California’s new budget will include $95 million to restart tourism in the state, which has been reeling from the state’s worst financial crisis. The money will be used to advertise the state’s low taxes and low regulation, as well as to redesign the state’s logo, which the L.A. Times reported was confusing and poorly designed. The money will also be used to promote California to the millions of people who visit the Golden State each year, and to increase the state’s tourism infrastructure with new websites, advertising, and marketing.
Los Angeles has been suffering from a lack of visitors. The city has fallen from fourth in the nation in economic impact to the bottom of the barrel, and it has been hemorrhaging jobs. For the first time in half a century, Los Angeles is no longer the most populous city in the United States. But as the California economy recovers, the state is spending a record $95 million on a new tourism marketing campaign to bring in more than a million visitors this year.Governor Gavin Newsom and state lawmakers have agreed on a new California budget that includes a one-time $95 million investment to rebuild the state’s tourism economy.

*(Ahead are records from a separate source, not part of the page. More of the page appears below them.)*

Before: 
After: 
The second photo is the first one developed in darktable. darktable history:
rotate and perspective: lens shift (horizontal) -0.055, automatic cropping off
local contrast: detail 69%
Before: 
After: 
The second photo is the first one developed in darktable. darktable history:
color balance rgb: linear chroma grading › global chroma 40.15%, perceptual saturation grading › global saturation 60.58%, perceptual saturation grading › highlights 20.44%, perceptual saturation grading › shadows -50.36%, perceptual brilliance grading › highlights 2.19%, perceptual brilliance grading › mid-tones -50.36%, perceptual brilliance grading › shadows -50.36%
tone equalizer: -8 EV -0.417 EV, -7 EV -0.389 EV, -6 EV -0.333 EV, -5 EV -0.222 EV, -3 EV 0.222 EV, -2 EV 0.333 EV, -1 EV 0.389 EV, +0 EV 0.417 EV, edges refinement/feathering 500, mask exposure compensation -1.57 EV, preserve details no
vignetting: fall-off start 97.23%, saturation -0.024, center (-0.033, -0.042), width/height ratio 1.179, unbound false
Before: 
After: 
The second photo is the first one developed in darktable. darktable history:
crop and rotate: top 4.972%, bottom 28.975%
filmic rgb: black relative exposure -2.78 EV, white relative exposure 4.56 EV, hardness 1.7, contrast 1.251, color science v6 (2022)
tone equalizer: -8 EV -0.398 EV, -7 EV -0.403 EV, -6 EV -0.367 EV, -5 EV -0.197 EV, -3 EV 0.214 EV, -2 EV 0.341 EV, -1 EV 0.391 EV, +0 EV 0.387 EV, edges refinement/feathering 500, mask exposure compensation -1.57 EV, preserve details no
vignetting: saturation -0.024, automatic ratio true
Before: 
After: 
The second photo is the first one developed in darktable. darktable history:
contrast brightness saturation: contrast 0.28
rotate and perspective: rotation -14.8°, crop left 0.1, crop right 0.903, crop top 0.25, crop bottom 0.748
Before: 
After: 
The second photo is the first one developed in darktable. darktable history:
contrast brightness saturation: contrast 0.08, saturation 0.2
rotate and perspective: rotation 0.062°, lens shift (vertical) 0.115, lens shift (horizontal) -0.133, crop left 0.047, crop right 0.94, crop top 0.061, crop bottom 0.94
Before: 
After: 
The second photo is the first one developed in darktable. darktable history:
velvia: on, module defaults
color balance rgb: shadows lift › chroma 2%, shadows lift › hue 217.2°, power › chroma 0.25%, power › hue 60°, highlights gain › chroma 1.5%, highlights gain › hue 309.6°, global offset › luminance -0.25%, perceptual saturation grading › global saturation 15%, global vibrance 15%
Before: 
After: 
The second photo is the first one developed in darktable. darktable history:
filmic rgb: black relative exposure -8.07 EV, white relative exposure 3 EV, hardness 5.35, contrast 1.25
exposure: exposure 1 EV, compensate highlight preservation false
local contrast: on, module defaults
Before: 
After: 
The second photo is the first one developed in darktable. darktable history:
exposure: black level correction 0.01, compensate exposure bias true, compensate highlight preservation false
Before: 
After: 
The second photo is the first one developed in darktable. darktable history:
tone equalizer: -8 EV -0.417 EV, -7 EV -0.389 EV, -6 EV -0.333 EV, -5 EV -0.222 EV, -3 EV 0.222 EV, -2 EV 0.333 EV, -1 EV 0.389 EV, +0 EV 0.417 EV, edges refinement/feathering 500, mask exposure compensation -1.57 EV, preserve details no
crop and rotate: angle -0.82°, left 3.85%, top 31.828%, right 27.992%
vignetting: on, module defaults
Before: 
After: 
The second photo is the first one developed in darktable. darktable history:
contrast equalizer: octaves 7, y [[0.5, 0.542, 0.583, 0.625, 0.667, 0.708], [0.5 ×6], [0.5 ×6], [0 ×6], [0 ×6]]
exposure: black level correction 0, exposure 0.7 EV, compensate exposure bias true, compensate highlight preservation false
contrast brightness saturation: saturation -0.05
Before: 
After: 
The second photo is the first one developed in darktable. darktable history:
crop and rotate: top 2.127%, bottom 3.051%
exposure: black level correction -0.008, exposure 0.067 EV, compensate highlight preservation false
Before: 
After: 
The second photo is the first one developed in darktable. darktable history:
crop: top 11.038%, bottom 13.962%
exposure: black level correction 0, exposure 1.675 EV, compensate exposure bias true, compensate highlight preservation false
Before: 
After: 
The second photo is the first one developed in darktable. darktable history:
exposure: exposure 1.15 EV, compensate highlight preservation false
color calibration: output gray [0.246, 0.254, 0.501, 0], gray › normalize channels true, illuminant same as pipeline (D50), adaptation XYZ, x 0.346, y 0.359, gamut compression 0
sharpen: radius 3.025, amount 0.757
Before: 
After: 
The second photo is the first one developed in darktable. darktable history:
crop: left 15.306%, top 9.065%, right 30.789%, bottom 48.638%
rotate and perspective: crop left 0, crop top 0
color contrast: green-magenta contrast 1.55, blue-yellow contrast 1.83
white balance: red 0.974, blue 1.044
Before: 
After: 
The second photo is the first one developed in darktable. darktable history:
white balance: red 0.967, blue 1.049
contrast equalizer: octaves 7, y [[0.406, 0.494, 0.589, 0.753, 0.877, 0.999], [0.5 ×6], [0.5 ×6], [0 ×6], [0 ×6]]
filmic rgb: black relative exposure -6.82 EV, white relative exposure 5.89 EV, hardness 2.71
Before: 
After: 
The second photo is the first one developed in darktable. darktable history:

This infusion of funds represents the largest incentive investment in the entire United States as California communities begin to welcome visitors in and out of the state once again.
The money will be used to directly support the state’s DMO, Visit California, when it returns to promote the destination, especially given the competition from many other states. Visit California plans to use the funds to expand its marketing programs in the state and extend its reach statewide with four new campaigns to attract local visitors to the Golden State.
The California DMO expects that about two-thirds of the grant will be used to renew existing advertising campaigns that would otherwise have ended due to lack of funding, including Calling All Californians, California Road Trip Republic and What If, California.
It is also requesting $20 million for campaigns to promote culinary tourism and family travel, particularly to winter sports destinations.
According to SMARInsights’ initial projections, California’s $95 million investment in tourism incentives will create more than 330,000 new jobs in the state and ultimately generate more than $35 billion in tourism revenue. The $4.5 million is earmarked for the renewal of business and group travel, which for urban destinations are key components of leisure travel.
Caroline Beteta, president and CEO of Visit California, said: Over the past 15 years, the California tourism industry has invested more than $1 billion to promote the California brand worldwide. This year looked bad because the pandemic slowed visitor numbers and depleted available marketing funds, Beteta said. The stimulus package in the state budget will allow California to continue selling to the U.S. next year, allowing the industry to regain market share and once again become one of the state’s most reliable job producers. This is a real game changer.
Bringing visitors back to California and encouraging Californians to rediscover their state will be a much-needed lifeline for California’s small businesses, many of which are still recovering from the pandemic, said Gene Zanger, president of Visit California and a partner at Casa de Fruta. This funding will allow our state to accelerate the timetable for rebuilding California’s tourism industry and the communities in the state whose residents and businesses rely heavily on travel spending.